- Passage -
==============================
GDPR Test Data Management

Test data management

How GDPR Impacts Test Data Management

Test data challenges are nothing new to software testers. Manual testers spend 50 – 75% of their effort on finding and preparing appropriate test data. Moreover, when teams automate testing, full control of test data becomes mandatory.

Now, the enforcement of the General Data Protection Regulation (GDPR) is further complicating the test data challenge by placing constraints on using production data for testing purposes. Many vendors are suggesting that the GDPR can be addressed by simply deploying products that assist with data generation, data extraction and masking. But is it just a question of finding the right tool? What about the challenges of consistent data provisioning in multiple systems with data redundancy—in other words, test data management in enterprise system landscapes?

Watch as Tricentis Test Data Management Guru, Franca-Sofia Fehrenbach, talks about strategies for getting the exact test data you need, without putting your organization at risk of violating the GDPR.

Here’s the full transcript

Hello everyone. Welcome to my talk about general data protection regulation and test data management. My name is Franca Sofia Fehrenbach, and I would like to show you first my agenda. First I will point out some important flag facts about testing our management. Why are we facing so many Test Data Management issues these days, and how can we solve our problems? The second topic will be about the GDPR itself. I will point out the most important facts you need to know about general data protection regulation. I will also point out what consequences it will have on test data management. Last but not least, I will talk about the test data management challenges, and I will explain how to establish a proper TDM strategy.
==============================
- Stated goal A -
According to the GDPR test data management page, what share of their effort do manual testers spend finding and preparing appropriate test data?
- Stated goal B -
Carry on the GDPR test data management page from the point where it stops, keeping the speaker's voice.

- Data listing -
==============================
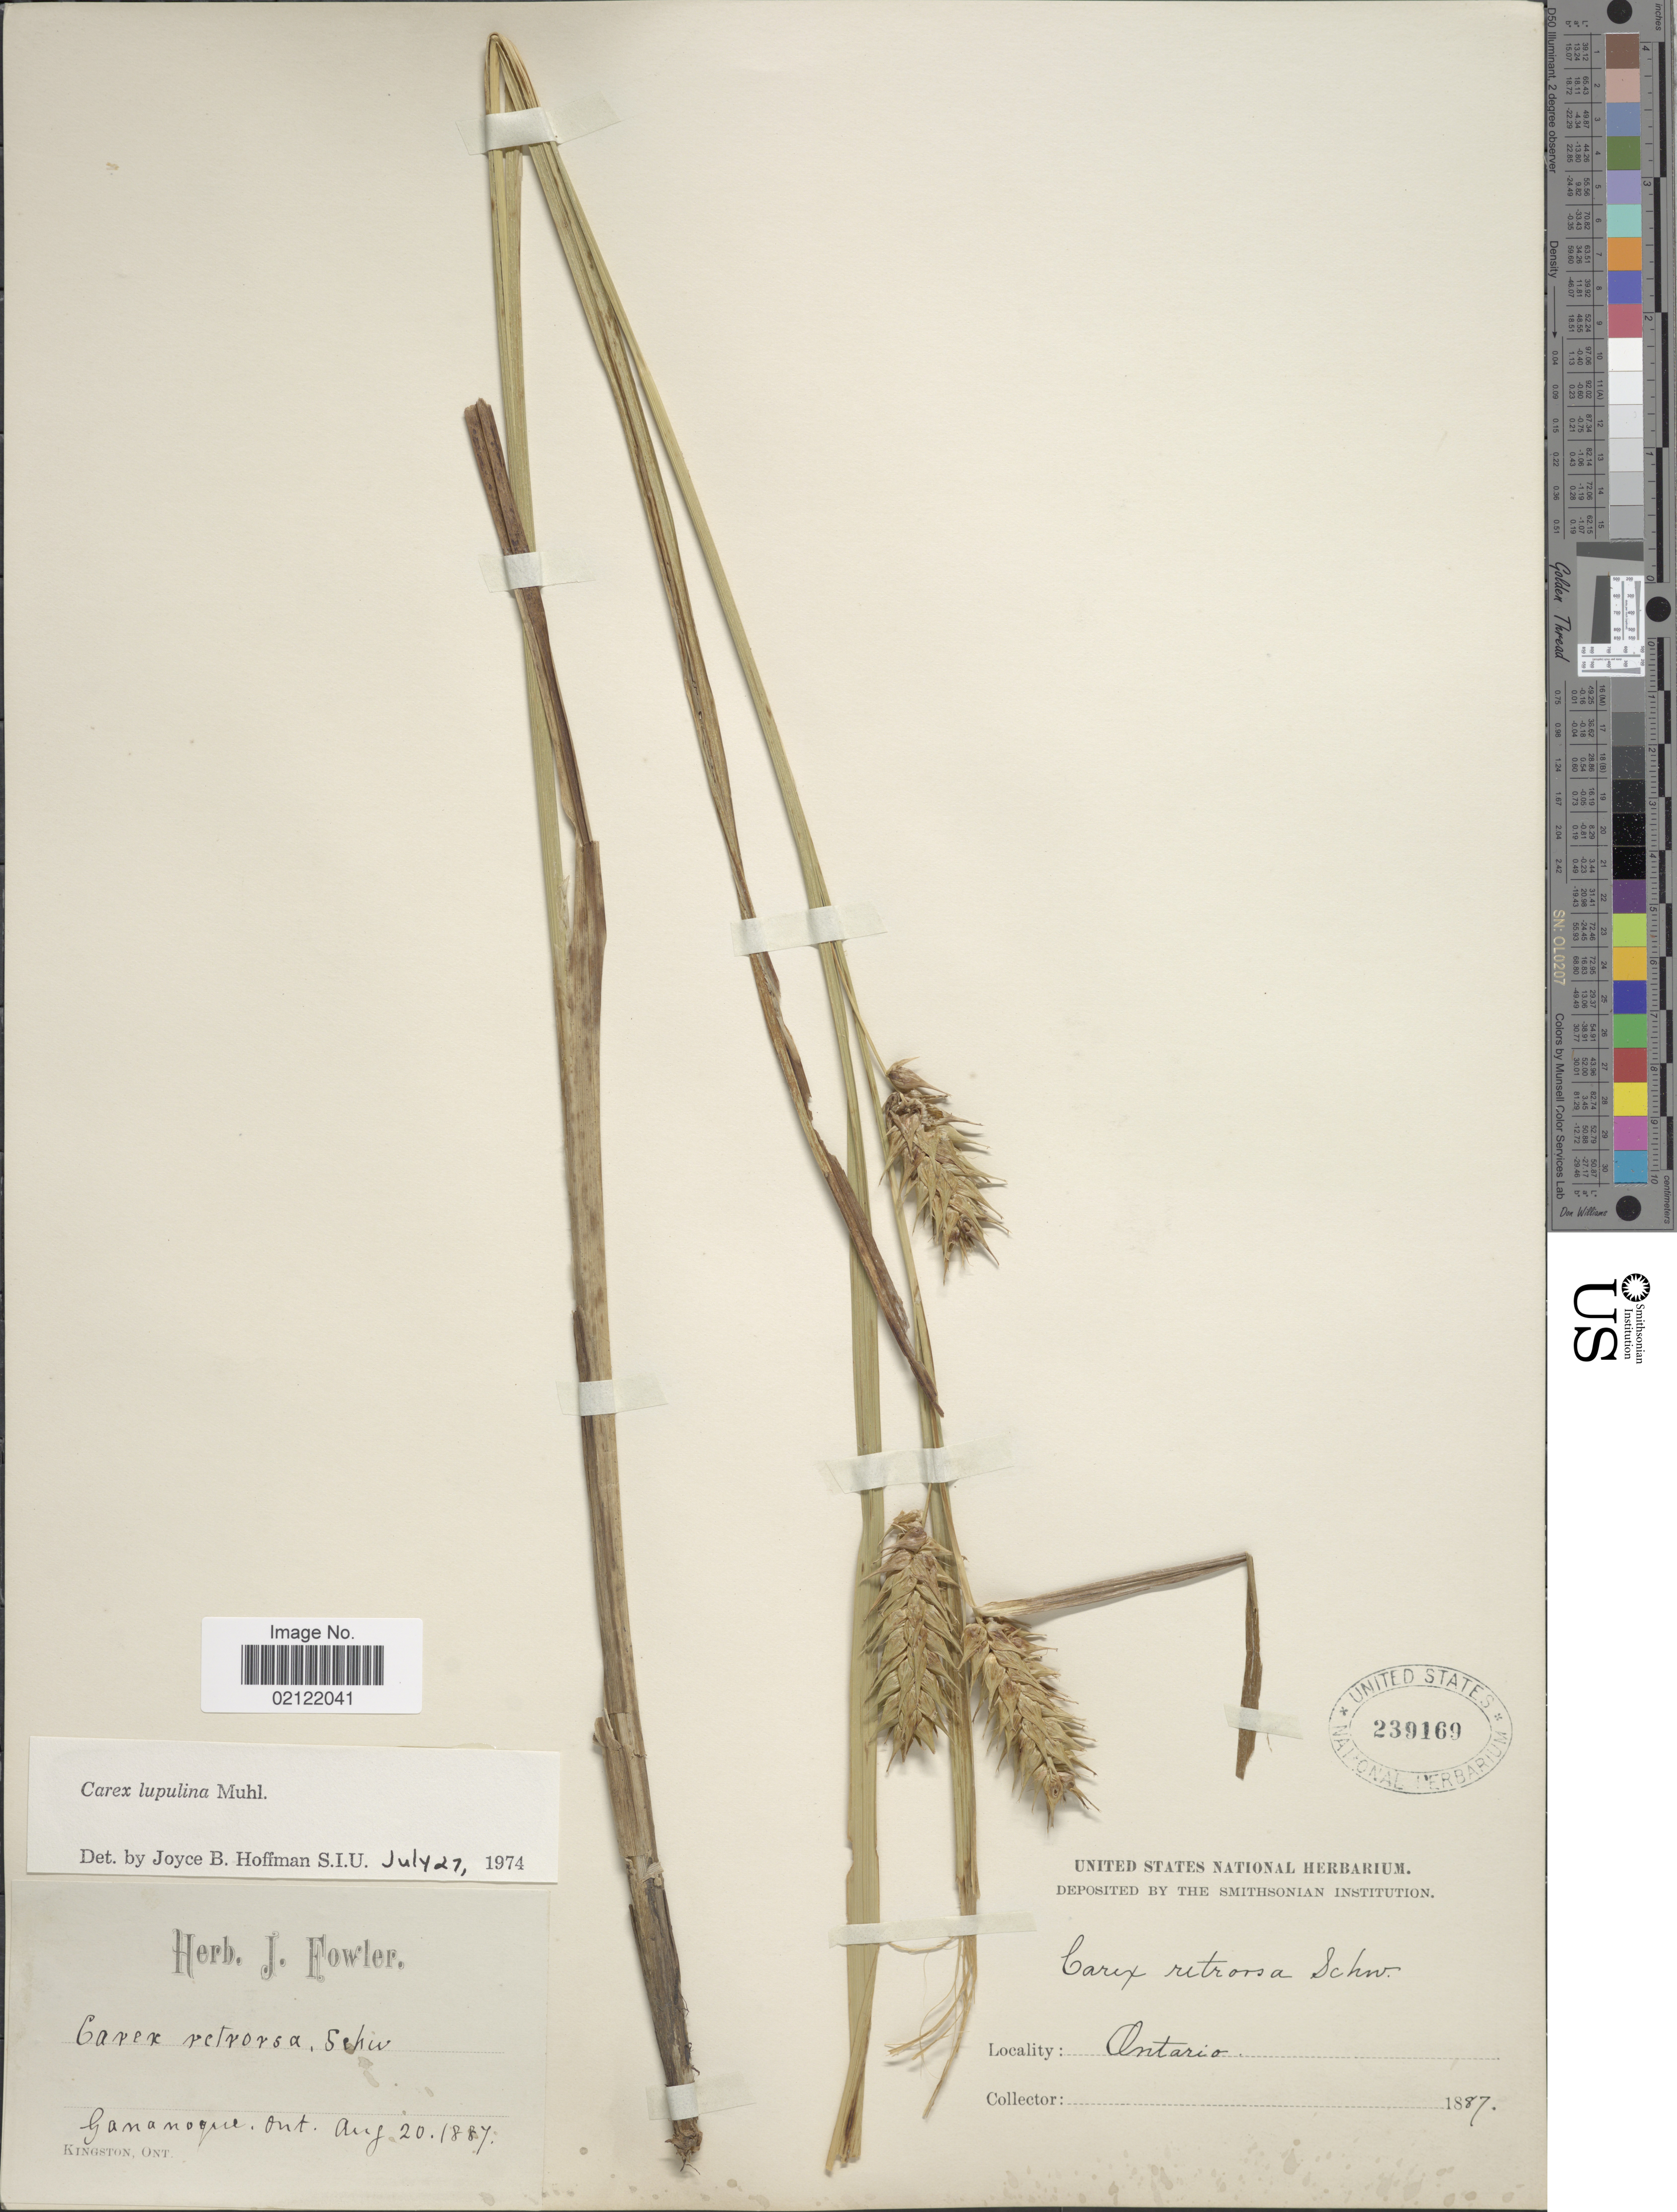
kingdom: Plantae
==============================
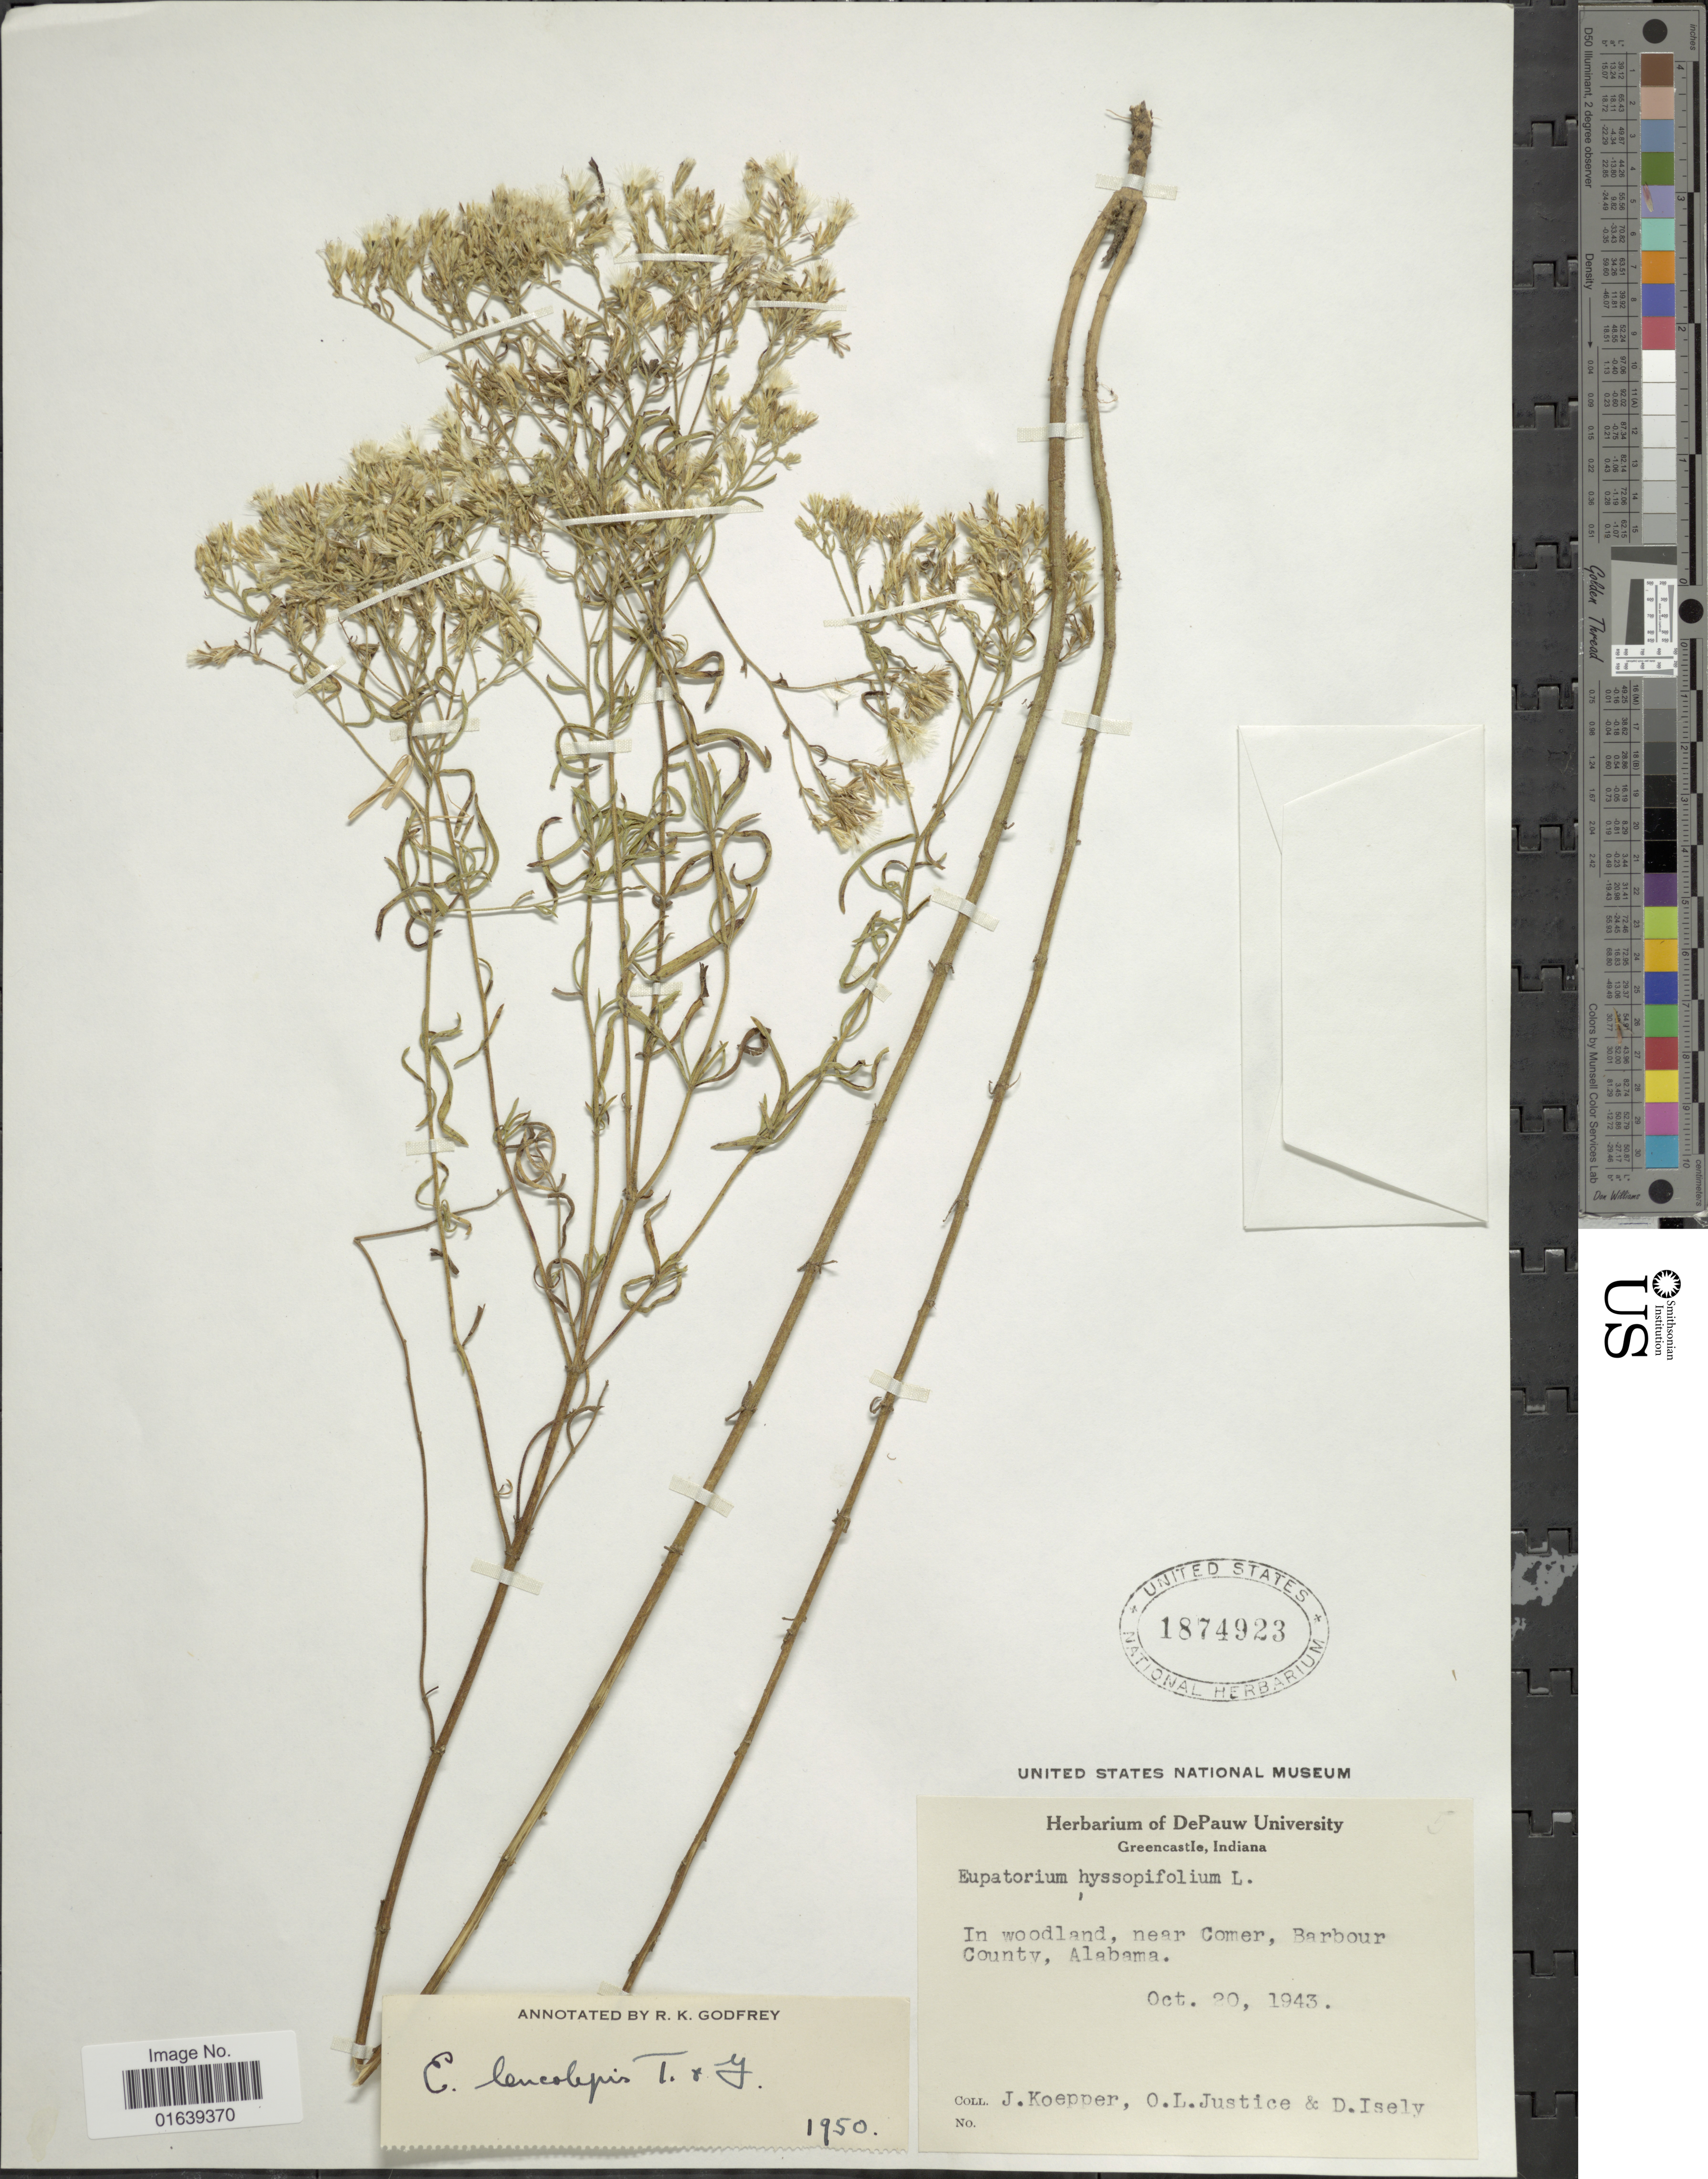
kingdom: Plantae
==============================
- Final result A -
50 – 75%

- Final result B -
Why are we facing so many Test Data Management issues these days?

We at Tricentis have been talking about it for years, but the acceptance of the industry was limited. One of the reasons is that for tests, the manual testers needed to deal with the test data management. They needed to prepare and create their test data that fits for their test.

This process of creating appropriate test data for your tests is really, really time consuming. It’s actually so time consuming that most testers in fact spend up to 75% of their manual test effort just for the test data preparation. They only use a quarter of their time for really executing their tests.

As long as people test manually, they won’t be aware of the test data issue and the effort they really invest in this topic.

Now, you heard Wolfgang’s keynote, right? Everyone goes for automation. As soon as you tackle test automation, you also need to prepare your test data properly. Because if you don’t prepare your test data for your test automation, you will run into the phenomenon, very famous already, it’s called false positives. Can anyone explain to me what false positives actually mean? Come on, what does it mean?

False positives occur when the test case produces fail results, but there’s actually nothing wrong with the app under tests.

Let’s have a look at this number, 75%. 75% false positive in an enterprise test portfolio, this is the average number. Meaning 75 out of 100 test cases go wrong without pointing to any error. There can be three reasons for that. The first reason is the maintenance. If you have a lack of maintenance, if the test cases are not properly maintained, you will have a lot of false positives. The second reason is insufficient test data. This is why we are here too. The second reason is the test environment is not sufficiently available. You will run into these three problems sequentially.

First you will have, of course, the lack of maintenance issue. If you are able to solve this problem, you will run into a test data management problem. If you are able to solve this problem as well, you still need to deal with the test environment.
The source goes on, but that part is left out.